Этот следователь, который сейчас сидел передо мной — или правильнее сказать, я перед ним — был именно привлекательным мужчиной. Красивые черты лица, тонкие, но не смазливые, скорее чуть резкие; аккуратно убранные черные волосы — не забавно прилизанные, как у Борика, а именно убранные — средней длины; белая без единого лишнего залома рубашка и идеально скроенный под его фигуру темно-серый жилет; пропорциональная фигура; примораживающий взгляд бледных, то ли голубых, то ли серых, но очень выразительных, глаз и главное — харизма, которая сшибала на подлете. Такие самцы рекламировали дорогущие часы или портмоне в журналах для бизнесменов и политиков. Или читали их. Хотя не уверена, что такая шикарная фигура может быть при сидячей работе. Бизнесмен — это же сидячая работа?..
— …и того, с учетов всех собранных доказательств, вам вменяется подрывная деятельность против основ государственности Шинрской Империи…
— Так, стойте! — вдруг проснулась я, — что?.. Какая еще подрывная деятельность?! Меня же пять минут назад обвиняли в клевете!
— Вы меня вообще слушали, госпожа Солнцева? — мужчина выразительно приподнял бровь. Он еще и брови выразительно поднимает, стервец!
— Посмотрите на меня, — ткнула я себе в грудь пальцем, решив пойти с другой стороны, потому что разжалобить его у меня, судя по всему, таланта не хватит, — ну какой из меня оппозиционер?! Я же божий одуванчик! Я мухи не обижу! А вы меня чуть ли не в террористки записываете! Я простая журналистка, которую жестоко подставили, я просто пишу о событиях в городе, как и многие другие! Давайте вместе разберемся в этом недоразумении!
— Самые опасные преступники порой скрываются под самой невинной личиной, — спокойно ответил мужчина, — например, симпатичной юной девушки…
— За симпатичную — спасибо! Вы тоже очень хороши собой, — надо его заболтать и вызнать побольше информации, но как это сделать, если у меня от его сурового взгляда коленки потряхивает? — но все же, как вы дошли до мысли, что я что-то там замышляю против Империи? Мне действительно предложили заказ на барона Арино, вместе с записывающими кристаллами передали, но я еще не давала своего согласия и уж точно ничего не писала!..
— Улики говорят об обратном.
— Эти улики мне передали под видом заказа! — объяснила я снова, — кто-то меня подставил!
— У вас есть враги?
— Полагаю, все, о ком я писала и их родственники, — прикинула я.
— Какой вы интересный одуванчик. Значит, и мухи не обидите? — ох, черт, — и кто же вам передал заказ? Полагаю, с него и надо начать нашу совместную попытку разобраться с этим недоразумением?
— Это был!.. — и тут я замолчала. Ох, черт. Батюшки мои.
— Ну, кто? — с интересом спросил мужчина, — вы девочка внимательная, вряд ли бы не рассмотрели?
— Ну… — я смотрела на него, он — на меня. Он знал, что я не отвечу. Ох, черт. Чертчертчерт.
— Да? Я внимательно слушаю, — я чуть скривилась; кажется, он начинает меня раздражать.

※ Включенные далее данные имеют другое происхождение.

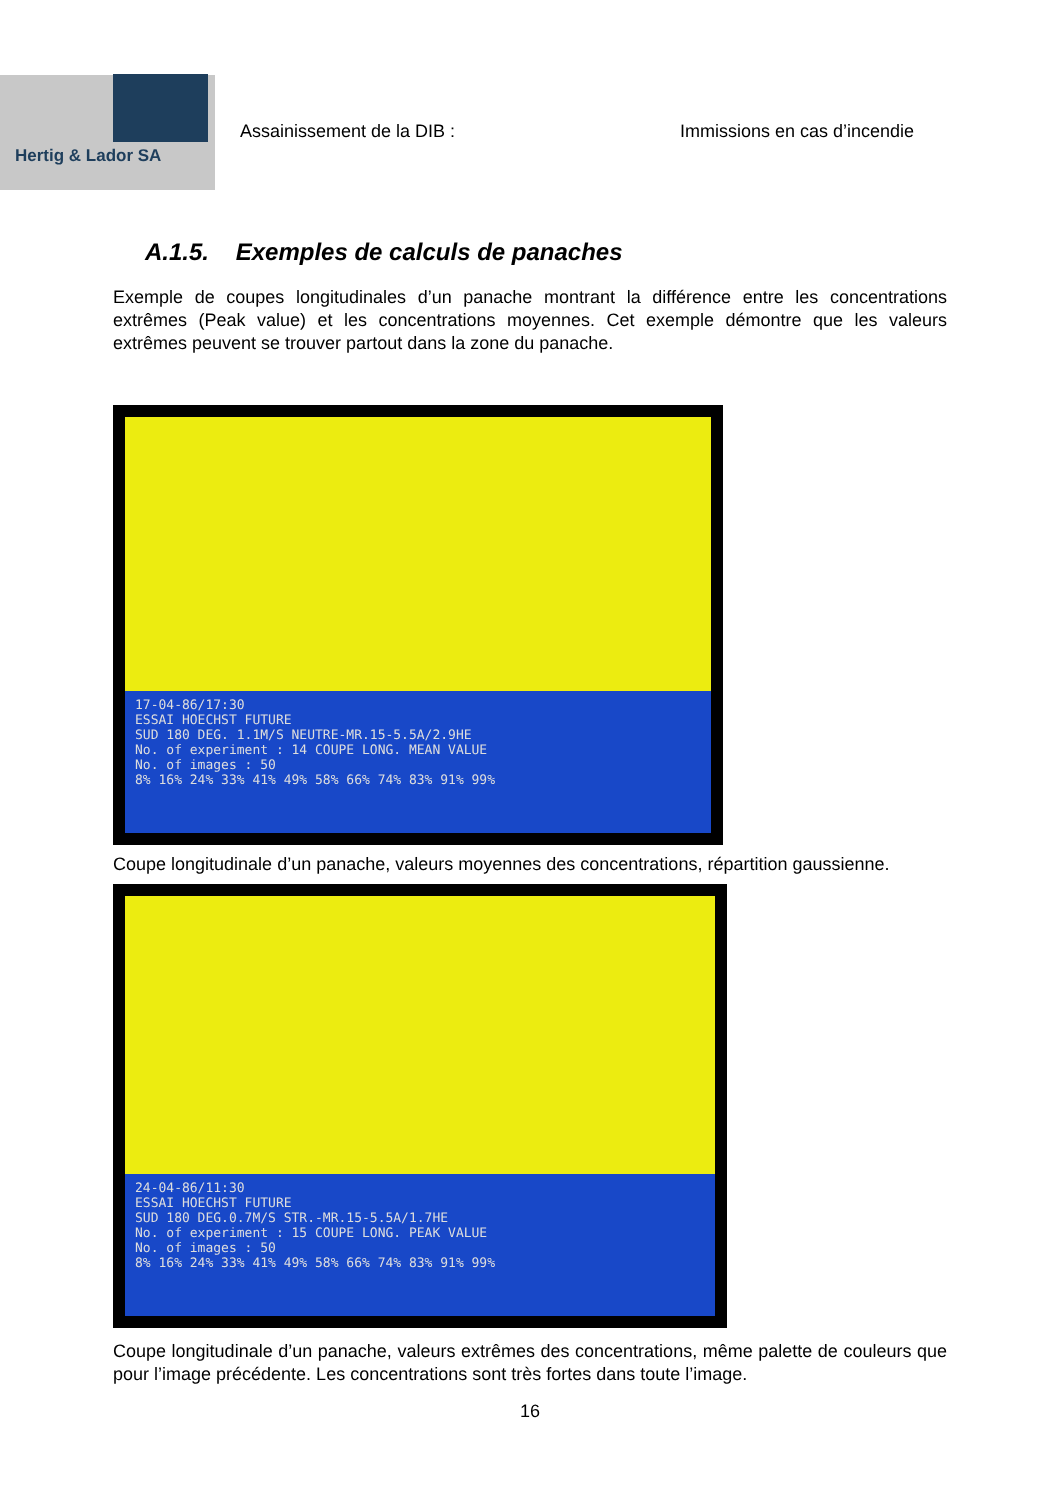Hertig & Lador SA
Assainissement de la DIB :
Immissions en cas d’incendie
A.1.5. Exemples de calculs de panaches
Exemple de coupes longitudinales d’un panache montrant la différence entre les concentrations extrêmes (Peak value) et les concentrations moyennes. Cet exemple démontre que les valeurs extrêmes peuvent se trouver partout dans la zone du panache.
17-04-86/17:30
ESSAI HOECHST FUTURE
SUD 180 DEG. 1.1M/S NEUTRE-MR.15-5.5A/2.9HE
No. of experiment : 14 COUPE LONG. MEAN VALUE
No. of images : 50
8% 16% 24% 33% 41% 49% 58% 66% 74% 83% 91% 99%
Coupe longitudinale d’un panache, valeurs moyennes des concentrations, répartition gaussienne.
24-04-86/11:30
ESSAI HOECHST FUTURE
SUD 180 DEG.0.7M/S STR.-MR.15-5.5A/1.7HE
No. of experiment : 15 COUPE LONG. PEAK VALUE
No. of images : 50
8% 16% 24% 33% 41% 49% 58% 66% 74% 83% 91% 99%
Coupe longitudinale d’un panache, valeurs extrêmes des concentrations, même palette de couleurs que pour l’image précédente. Les concentrations sont très fortes dans toute l’image.
16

— А можно хотя бы посмотреть улики? — спросила я без особой надежды.
— Мы обычно не доверяем улики подозреваемым.
— Резонно, — кивнула я; в голову не лезли никакие идеи, — и со свидетелями мне никак не поболтать?
— Боюсь, что нет, — кивнул следователь, — но если вы напишите признание, подробно и честно, вам это зачтется.
Ага, на том свете. Что же делать?
— Может вы мне честно расскажете, почему я здесь и мы попробуем решить этот вопрос мирно? — поинтересовалась я, впрочем, не сильно рассчитывая на положительный ответ.
— Я же уже объяснил, — деланно удивился мужчина, — потому что вас обвиняют в клевете против уважаемого разумного и связи с террористическими организациями.
— А что за организация? И через кого я с ней связана? — правда ведь интересно.